23 Octobre 2018

Centrafrique: Inauguration de la Cour pénale spéciale

Photo: MINUSCA
Les juges Michel Landry Louanga (au centre) et Emmanuelle Ducos (2e à gauche) élus Président et Vice-Président de la Cour pénale spéciale de la République centrafricaine.

Cela fait des mois que la Cour pénale spéciale (CPS) était attendue en République centrafricaine où le système judiciaire est en pleine reconstruction. La session inaugurale de la Cour pénale spéciale s'est tenue, ce lundi 22 octobre, à Bangui. Cette Cour, hybride, est composée de 25 juges, 13 nationaux et 12 internationaux pour juger les crimes internationaux commis en Centrafrique de 2003 à aujourd'hui. La crise a détruit un grand nombre de Cours et l'instabilité persistante empêche encore la justice de faire son travail dans certaines régions du pays. La CPS vient ainsi appuyer la justice locale et elle est très attendue.

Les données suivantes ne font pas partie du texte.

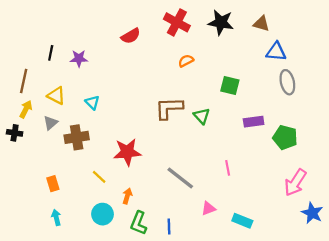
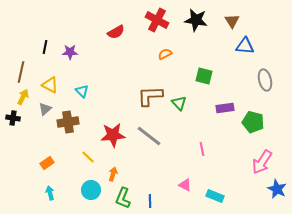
brown triangle: (261, 24) -> (232, 21), turned 42
gray ellipse: (287, 82) -> (265, 80), moved
gray line: (180, 178) -> (149, 136), moved
orange rectangle: (53, 184) -> (47, 163), turned 72
pink triangle: (208, 208) -> (185, 185), turned 48

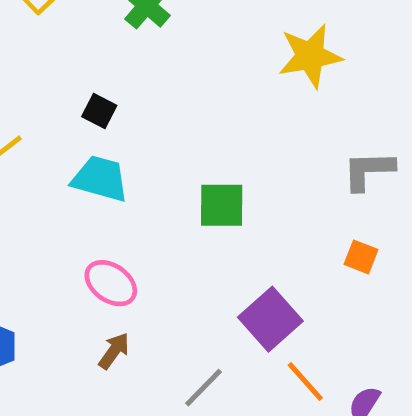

L'inauguration officielle de la Cour pénale spéciale fut un moment solennel. Si la stratégie de poursuite et d'enquête ne sont pas encore publiques, le Procureur spécial adjoint pour la CPS, Alain Ouaby-Bekaï, revient sur les principes généraux.

« C'est un sentiment de fierté. Pas pour moi seul, mais pour le peuple centrafricain. Nous voulons la justice pour les victimes, suite aux graves crimes qui ont été donc commis dans ce pays. Le président de la République veut la lutte contre l'impunité, qu'il y ait réparation de toutes les victimes et c'est à partir de ces réparations que nous aurons la paix. C'est pourquoi nous pensons que pour nous, Centrafricains, c'est un grand pas. Un grand pas pour la paix en Centrafrique », a-t-il déclaré.

Désormais, les plaintes vont donc pouvoir être déposées et les enquêtes lancées. L'attente est bien-sûr grande du côté des victimes.

« Nous sommes dans l'attente. Les victimes sont dans l'attente du lancement des premières enquêtes. Nous attendons également la publication des critères de poursuite du procureur qui détermineront sa politique pénale. On attend avec impatience. La justice prend du temps, la mise en place des équipes prend également du temps. C'est néanmoins le moment opportun pour lancer les premières enquêtes », a souligné Pierre Brunisso, coordinateur du projet conjoint de la Fédération internationale des ligues des droits de l'homme.

Le décompte est lancé. La CPS a désormais cinq ans, à partir d'aujourd'hui, pour mener sa mission à bien.